Since summer air travel is the worst anyway, let’s just agree to follow these ‘rules’
People do not make sense on planes. Well, people don’t make sense anywhere, but they’re more confined on planes, so their behavior is far more obnoxious. Flying is being jammed in a 1976-era tin Band Aid container for hours with other people, nearly all of whom are farting, so let’s just scrap the notion that we’re adhering to any basic rules of human interaction and rewrite a few important rules for summer air travel:
• When they announce “Now boarding Zone 1,” SPRINT IMMEDIATELY TO THE LINE, regardless of what your stupid loser ticket says. The “Zone 4” on your ticket is obviously some sort of airline oversight, and if you are not on that plane RIGHT NOW it has a very good chance of going to Raleigh-Durham without you.

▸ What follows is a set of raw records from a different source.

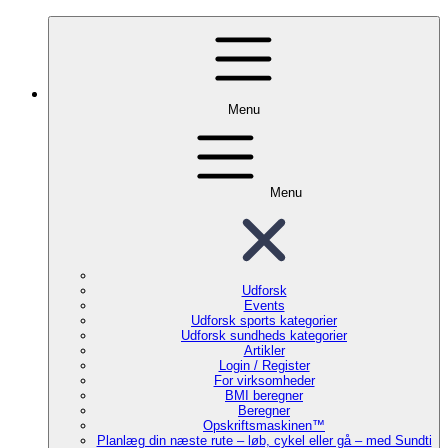
Menu
Menu
Udforsk
Events
Udforsk sports kategorier
Udforsk sundheds kategorier
Artikler
Login / Register
For virksomheder
BMI beregner
Beregner
Opskriftsmaskinen™
Planlæg din næste rute – løb, cykel eller gå – med Sundti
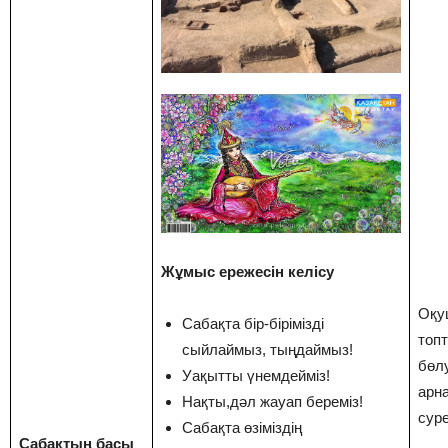
Жұмыс ережесін келісу
Оқу
Сабақта бір-бірімізді
топт
сыйлаймыз, тыңдаймыз!
бөл
Уақытты үнемдейміз!
арн
Нақты,дәл жауап береміз!
суре
Сабақта өзіміздің
Сабақтың басы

• Whatever object you are carrying will ABSOLUTELY fit in the overhead container. You’re gonna hear a lot of yang from “flight attendants” and “other passengers” and “the rules of matter” but ignore those idiots, you are entitled to bring a suitcase the size of my first apartment wherever you like.
• When the overstuffed compartment fails to reorient its molecular structure to accommodate your huge carryon, turn the bag around in the other direction. Then turn it 90 degrees. Then 90 degrees the other way. Then try the first way again. Repeat ten times.
• When the flight attendant tells you to put your huge carryon in a different bin that isn’t near your seat, act like she just told you the government has come to take away your kitten.
• The person next to you may want to be your friend! Break the ice by telling them the story of all your recent delayed flights.
• It is customary, when traveling with children, to let them play with the little hook and tray table on the seat in front of them for the duration of the flight. If they get bored, a fun game is to have them open and close it, 5,000 times.
• When they say, “Please turn off your phones,” they mean, “Unless you’re on an important business call, then just take until whenever.”
• Headphones block out the world around you. Solve this problem by listening to “Smurfs: The Lost Village” out loud on your laptop’s speakers. To engage with other travelers, ask them which Smurf is the most attractive.
• If a parent with kids sits down next to you, sigh and look obviously put out, because these people are carrying squirming, lip-quivering mucus production machines in a metal tube for four hours and definitely give a s**t what you and your business travel think.
• To airlines in the terminal: Please make sure your CNN broadcast is turned up loud enough to alter the orbit of the Earth.
• Complain loudly about turbulence. That’s the pilot’s fault! Has nothing to do with “weather systems” or other fake science.
• When being dragged off of a United Airlines flight, let your arms go limp. It makes it harder for them to move you. You know when your kids do that thing when they don’t want to be picked up so they liquefy their bones and squirm out of your grasp somehow? It’s like that, only you’re on video.
• BAD: iPhones, which emit a fearsome electromagnetic field that will scrambles every last navigational system on board the aircraft. GOOD: Ads for airline credit cards, which emit from the screen before you at 150 decibels.
• If your 2-year-old is quiet, satiated and calmly watching you play Temple Run on your iPad, it is acceptable to take a copy of the airline magazine and pretend you’re really interested in the profile on David Beckham to hide the fact that you are absolutely not turning the game off while they “land their plane.” (NOTE: This one is not satire. I’ve done this a lot, it totally works and I will do it again.)
• When you’ve landed and the pilot turns off the seat-belt sign, EVERYONE STAND UP AND RETRIEVE YOUR BAGS FROM THE OVERHEAD BINS AT ONCE, because you are definitely all about to move immediately.